‘It Is What It Is’: Swirling in Thundercat’s Reflective Storm

Lilac Burrell, Features Editor

With over 15 tracks, playing for 37 minutes, Thundercat’s fourth studio album It Is What It Is moves swiftly through themes like love and longing with unsurprisingly languid songs. Luckily, its short length lends to the alluring replay value. Seasoned Thundercat fans will recognize the 2018 single “King Of The Hill” featuring BADBADNOTGOOD and the two 2020 singles “Dragonball Durag,” and “Black Qualls.”

At a glance, this album seems full of throwaways, yet every song on this project is equally important.

It Is What It Is can be broken into two parts.
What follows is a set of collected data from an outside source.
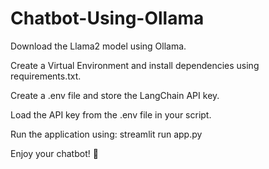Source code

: # Chatbot-Using-Ollama

Download the Llama2 model using Ollama.

Create a Virtual Environment and install dependencies using requirements.txt.

Create a .env file and store the LangChain API key.

Load the API key from the .env file in your script.

Run the application using:
streamlit run app.py

Enjoy your chatbot! 🚀
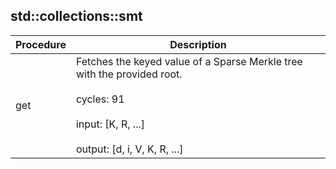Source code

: 
## std::collections::smt
| Procedure | Description |
| ----------- | ------------- |
| get | Fetches the keyed value of a Sparse Merkle tree with the provided root.<br /><br />cycles: 91<br /><br />input:  [K, R, ...]<br /><br />output: [d, i, V, K, R, ...] |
The former half hosts playful and upbeat tracks like “Black Qualls” and “Funny Thing.” The album version of “Black Qualls” adds a synth singing Childish Gambino on top of the smooth bass and voice of Steve Lacy. Tracks three and six – “I Love Louis Cole” featuring Louis Cole and “How Sway” – allow Thundercat to flex his finger control with fast-moving and energetic basslines.

“Overseas” doesn’t boast Thundercat’s wriggling runs, yet the funky bassline lies well under his high, lusty falsetto lines. This track gives the momentum to throw your hips without giving you motion sickness. This song captures movement but directs it to no finite place. 


“Girl you’re so fly // You really blow my mind // Let’s not waste any more time // I’ll just meet you overseas // We can do it on the plane // I just want to be with you.”


Like Thundercat’s falsetto or a plane passing turbulence the frame of mood is high from hot spots ranging from Brazil to Russia. “Overseas” will likely move you to sway your hips to this cool and relatively walking pace track. It also features comedian Zack Fox with a laughable ending skit that glides into Dragonball Durag.” 

“Dragonball Durag” is hands down the most popular pre-album release thanks to the comical YouTube music video in classic Thundercat style. The catchy chorus in “Dragonball Durag” is the album’s last song for laughs, because once it passes the tone grows serious.

“King Of The Hill” pivots the album from its first half to its deeply reflective and sobering second. “How I Feel,” is a stepping stone into more mellow melodies and darker themes. Song titles like “Unrequited Love” and “Existential Dread” are dead giveaways.

“Fair Chanceis a pick-me-up as it offers friendly features by Ty Dolla $ign and Lil B. Ty Dolla $ign reminisces the past over the rippling acoustic melody before Lil B waveringly reflects over relationship insecurities. The trio lament indecision between moving on in regret and getting over the relationships in question entirely. The song fades out and leaves time to ponder which direction to yield to before “Existential Dread.”

Nearly every song is short except for the outro track and album namesake “It Is What It Is”. This track opens by blending guitarist Pedro Martin’s Brazillian Jazz, Bossa Nova influence with Thundercat’s echoing vocals. This ballad is submission to the inevitable failed relationship. Martin’s finger-picked notes sorrowfully sting as Thundercat whispers kisses through lyrics that fade into dust like they’re carried on the wind. 


“Well there’s nothing left to say // It is what it is // I tried to make it work // my best just wasn’t enough.”


The album’s lowest point arrives with “It Is What It Is.” Thundercat laments uncertainty and hints at regrets until the song’s second part. A funk and jazz fueled breakdown raises a hopeful mood before the album’s subtle fade-out.

It Is What It Is swaggers a dynamic range with an amazing replay capacity. This album has the scope to include playlist popping singles and flowing, reflection worthy compositions. All things considered, the emotional gamut of It Is What It Is masterfully delineates depth and upholds Thundercat as one of modern hip-hop’s most respected musicians.